How foreign nationals buy real estate in Las Vegas
The process is more accessible than most international buyers expect — but a few cross-border details deserve attention before you start touring properties.
The United States places no restriction on foreign ownership of real estate. You do not need to be a citizen, a permanent resident, or even physically present in the country to purchase property in Las Vegas. That said, "no restriction" does not mean "no process" — and the steps that trip up international buyers are rarely the ones they expect.
Step one: establishing how you'll hold the property
Most foreign buyers purchase either in their personal name or through a US-based LLC. An LLC structure is common among international investors because it can simplify estate planning, offer a layer of liability protection, and in some cases streamline tax reporting.
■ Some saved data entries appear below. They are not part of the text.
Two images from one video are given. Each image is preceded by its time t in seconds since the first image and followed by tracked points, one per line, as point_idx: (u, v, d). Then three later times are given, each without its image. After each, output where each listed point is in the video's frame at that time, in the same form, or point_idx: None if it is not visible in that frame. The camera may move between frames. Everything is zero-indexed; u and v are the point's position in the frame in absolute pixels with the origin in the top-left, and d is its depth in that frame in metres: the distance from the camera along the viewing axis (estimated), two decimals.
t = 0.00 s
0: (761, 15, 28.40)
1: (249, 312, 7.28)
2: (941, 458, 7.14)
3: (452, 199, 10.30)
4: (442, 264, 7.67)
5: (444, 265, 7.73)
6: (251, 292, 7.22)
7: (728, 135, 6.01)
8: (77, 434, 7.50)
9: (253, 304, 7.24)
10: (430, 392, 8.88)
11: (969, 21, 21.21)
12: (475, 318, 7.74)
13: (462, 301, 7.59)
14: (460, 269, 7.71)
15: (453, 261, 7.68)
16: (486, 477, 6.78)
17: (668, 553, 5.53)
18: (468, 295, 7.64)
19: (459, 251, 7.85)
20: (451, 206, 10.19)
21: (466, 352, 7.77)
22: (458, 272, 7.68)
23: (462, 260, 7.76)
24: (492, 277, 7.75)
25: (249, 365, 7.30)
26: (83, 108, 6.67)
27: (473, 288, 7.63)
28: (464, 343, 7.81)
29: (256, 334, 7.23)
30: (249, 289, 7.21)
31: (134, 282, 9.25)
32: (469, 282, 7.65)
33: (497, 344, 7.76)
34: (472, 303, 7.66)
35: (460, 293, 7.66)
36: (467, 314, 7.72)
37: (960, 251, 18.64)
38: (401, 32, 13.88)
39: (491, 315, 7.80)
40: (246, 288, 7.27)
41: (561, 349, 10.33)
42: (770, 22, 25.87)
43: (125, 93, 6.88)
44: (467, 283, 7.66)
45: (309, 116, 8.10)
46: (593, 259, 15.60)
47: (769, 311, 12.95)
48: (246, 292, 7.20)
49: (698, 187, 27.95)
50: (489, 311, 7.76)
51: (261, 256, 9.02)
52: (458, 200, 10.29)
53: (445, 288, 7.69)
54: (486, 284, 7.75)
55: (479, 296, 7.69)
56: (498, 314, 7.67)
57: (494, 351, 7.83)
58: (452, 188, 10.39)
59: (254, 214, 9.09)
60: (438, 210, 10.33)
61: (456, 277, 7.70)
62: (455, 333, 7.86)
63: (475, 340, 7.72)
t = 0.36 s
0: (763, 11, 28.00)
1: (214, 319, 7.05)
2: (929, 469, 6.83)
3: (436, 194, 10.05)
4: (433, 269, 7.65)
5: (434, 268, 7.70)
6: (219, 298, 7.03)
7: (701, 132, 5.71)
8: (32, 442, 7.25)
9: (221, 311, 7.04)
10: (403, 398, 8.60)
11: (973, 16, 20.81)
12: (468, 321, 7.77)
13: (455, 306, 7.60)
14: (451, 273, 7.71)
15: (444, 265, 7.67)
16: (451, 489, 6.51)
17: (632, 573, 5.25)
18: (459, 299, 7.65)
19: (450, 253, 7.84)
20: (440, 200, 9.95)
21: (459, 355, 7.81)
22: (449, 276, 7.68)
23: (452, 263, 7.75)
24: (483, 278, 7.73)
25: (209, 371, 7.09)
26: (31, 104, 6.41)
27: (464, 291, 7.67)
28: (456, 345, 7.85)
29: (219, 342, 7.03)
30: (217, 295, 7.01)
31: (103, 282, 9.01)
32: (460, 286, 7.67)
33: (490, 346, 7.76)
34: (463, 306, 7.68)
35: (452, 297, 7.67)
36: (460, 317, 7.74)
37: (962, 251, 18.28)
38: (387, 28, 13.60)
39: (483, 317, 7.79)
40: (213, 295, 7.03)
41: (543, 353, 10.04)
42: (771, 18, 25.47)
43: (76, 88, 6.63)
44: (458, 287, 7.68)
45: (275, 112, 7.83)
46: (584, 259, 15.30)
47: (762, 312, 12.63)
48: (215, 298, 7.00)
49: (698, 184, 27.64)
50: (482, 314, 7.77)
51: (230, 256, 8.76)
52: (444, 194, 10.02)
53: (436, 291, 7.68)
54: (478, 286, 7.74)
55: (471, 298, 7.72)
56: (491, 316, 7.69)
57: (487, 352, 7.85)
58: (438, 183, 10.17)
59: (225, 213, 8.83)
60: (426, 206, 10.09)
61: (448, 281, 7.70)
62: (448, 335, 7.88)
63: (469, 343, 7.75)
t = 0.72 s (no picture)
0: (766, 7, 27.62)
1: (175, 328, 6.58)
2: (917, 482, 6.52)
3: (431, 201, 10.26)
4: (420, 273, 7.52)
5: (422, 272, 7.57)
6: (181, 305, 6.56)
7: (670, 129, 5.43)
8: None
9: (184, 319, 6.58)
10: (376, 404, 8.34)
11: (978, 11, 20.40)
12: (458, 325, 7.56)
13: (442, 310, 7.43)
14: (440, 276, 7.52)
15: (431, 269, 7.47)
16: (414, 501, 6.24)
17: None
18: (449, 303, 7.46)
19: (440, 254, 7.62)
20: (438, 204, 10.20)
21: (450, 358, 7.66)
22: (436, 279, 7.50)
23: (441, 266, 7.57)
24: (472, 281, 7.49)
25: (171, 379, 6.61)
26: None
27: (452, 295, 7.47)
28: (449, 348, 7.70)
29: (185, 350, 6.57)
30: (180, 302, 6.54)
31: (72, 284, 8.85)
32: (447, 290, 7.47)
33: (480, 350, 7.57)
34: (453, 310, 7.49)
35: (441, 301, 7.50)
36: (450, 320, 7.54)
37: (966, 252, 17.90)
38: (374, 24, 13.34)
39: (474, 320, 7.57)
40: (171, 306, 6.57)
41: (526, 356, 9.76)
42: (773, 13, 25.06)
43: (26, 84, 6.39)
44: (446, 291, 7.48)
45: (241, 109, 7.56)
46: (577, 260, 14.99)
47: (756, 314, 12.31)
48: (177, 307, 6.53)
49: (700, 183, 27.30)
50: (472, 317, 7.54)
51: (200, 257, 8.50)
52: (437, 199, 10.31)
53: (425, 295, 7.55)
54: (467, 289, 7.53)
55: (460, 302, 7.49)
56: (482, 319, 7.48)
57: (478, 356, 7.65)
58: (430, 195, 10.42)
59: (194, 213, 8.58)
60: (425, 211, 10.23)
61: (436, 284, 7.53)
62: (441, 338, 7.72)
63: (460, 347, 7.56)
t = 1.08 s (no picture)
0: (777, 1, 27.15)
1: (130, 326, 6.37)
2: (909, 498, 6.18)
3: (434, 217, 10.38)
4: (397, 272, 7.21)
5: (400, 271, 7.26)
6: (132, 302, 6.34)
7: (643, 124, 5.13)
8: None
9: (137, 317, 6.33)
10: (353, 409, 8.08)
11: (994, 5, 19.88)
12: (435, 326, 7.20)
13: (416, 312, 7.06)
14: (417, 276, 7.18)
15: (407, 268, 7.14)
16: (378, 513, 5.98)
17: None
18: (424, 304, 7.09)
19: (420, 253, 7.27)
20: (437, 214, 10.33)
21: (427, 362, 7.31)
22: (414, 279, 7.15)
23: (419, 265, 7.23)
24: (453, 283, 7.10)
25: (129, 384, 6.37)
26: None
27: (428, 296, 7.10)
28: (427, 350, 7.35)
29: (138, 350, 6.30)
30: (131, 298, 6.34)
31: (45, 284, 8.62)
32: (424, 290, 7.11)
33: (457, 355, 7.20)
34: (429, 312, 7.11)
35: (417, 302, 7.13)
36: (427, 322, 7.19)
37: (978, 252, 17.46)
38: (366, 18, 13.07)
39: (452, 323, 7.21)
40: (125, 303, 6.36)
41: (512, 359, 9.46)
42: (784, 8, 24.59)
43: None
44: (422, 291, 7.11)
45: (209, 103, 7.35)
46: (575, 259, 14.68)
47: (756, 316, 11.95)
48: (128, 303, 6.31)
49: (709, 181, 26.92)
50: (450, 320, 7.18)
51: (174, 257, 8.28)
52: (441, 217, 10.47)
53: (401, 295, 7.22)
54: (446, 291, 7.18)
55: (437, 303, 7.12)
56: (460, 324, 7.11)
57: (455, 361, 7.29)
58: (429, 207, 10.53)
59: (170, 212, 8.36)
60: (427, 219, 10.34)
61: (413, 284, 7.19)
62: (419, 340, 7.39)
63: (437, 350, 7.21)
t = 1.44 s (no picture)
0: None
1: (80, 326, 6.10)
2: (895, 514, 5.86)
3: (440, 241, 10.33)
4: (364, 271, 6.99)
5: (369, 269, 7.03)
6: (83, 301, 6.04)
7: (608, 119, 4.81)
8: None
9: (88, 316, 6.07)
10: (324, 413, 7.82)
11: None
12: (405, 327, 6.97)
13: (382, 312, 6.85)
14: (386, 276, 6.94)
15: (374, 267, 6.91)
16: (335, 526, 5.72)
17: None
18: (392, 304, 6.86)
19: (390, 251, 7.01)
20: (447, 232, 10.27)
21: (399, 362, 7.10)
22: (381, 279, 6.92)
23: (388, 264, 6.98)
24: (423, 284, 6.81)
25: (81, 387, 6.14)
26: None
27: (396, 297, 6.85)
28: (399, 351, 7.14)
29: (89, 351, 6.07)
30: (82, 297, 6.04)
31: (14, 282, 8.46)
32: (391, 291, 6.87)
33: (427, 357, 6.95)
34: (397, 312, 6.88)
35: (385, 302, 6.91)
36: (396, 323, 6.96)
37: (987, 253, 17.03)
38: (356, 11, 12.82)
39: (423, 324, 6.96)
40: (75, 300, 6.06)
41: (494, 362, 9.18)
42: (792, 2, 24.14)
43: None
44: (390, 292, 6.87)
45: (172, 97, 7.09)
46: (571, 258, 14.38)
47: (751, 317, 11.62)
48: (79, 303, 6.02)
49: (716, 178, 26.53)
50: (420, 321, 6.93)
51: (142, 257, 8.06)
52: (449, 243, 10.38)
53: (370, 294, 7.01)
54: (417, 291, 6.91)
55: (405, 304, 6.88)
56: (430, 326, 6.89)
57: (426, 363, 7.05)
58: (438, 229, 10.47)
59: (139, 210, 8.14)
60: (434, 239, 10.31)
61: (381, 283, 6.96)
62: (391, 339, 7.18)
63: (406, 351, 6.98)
The right structure depends on your home country's tax treaty with the US, your long-term plans for the property, and your broader estate strategy — this is a conversation worth having with a cross-border tax advisor before you make an offer.
Step two: financing, if you need it
Cash purchases are common among international buyers, but financing is available. Foreign national loan programs exist specifically for non-US citizens, typically requiring a larger down payment, often 30 to 40 percent, and documentation of foreign income and assets. Rates and terms vary by lender, so this is worth exploring early in the process rather than after you've found a property.
Step three: making an offer and opening escrow
Once you've found a property, your agent prepares a purchase agreement on your behalf and submits it to the seller. If accepted, the transaction moves into escrow — a neutral third party that holds funds and documents until every condition of the sale is met. Nevada is an escrow state, which means this process is well-established and standard regardless of where the buyer is located.
Step four: understanding FIRPTA
FIRPTA, the Foreign Investment in Real Property Tax Act, is the piece of US tax law most relevant to foreign buyers — though it primarily affects you when you eventually sell, not when you buy. In short, when a foreign person sells US real property, a percentage of the gross sale price is withheld and sent to the IRS, to ensure any capital gains tax owed actually gets collected. Exemptions and reductions exist, and an experienced accountant can often arrange a withholding certificate to reduce the amount held back. This is not a reason to avoid US real estate — it's simply a mechanic to plan around with the right advisor.
Step five: closing
Closing in Las Vegas typically happens 30 to 45 days after an accepted offer. International buyers do not need to be physically present — documents can be signed remotely through a power of attorney or mobile notary arrangement, something your title company can coordinate.
What this means in practice
None of this is meant to suggest the process is complicated. It isn't — but it does benefit from being navigated by someone who has done it before, on both the real estate and the advisory side. The buyers who have the smoothest experience are the ones who assemble the right small team early: an agent who understands international transactions, a cross-border tax advisor, and where financing is involved, a lender with a genuine foreign national program.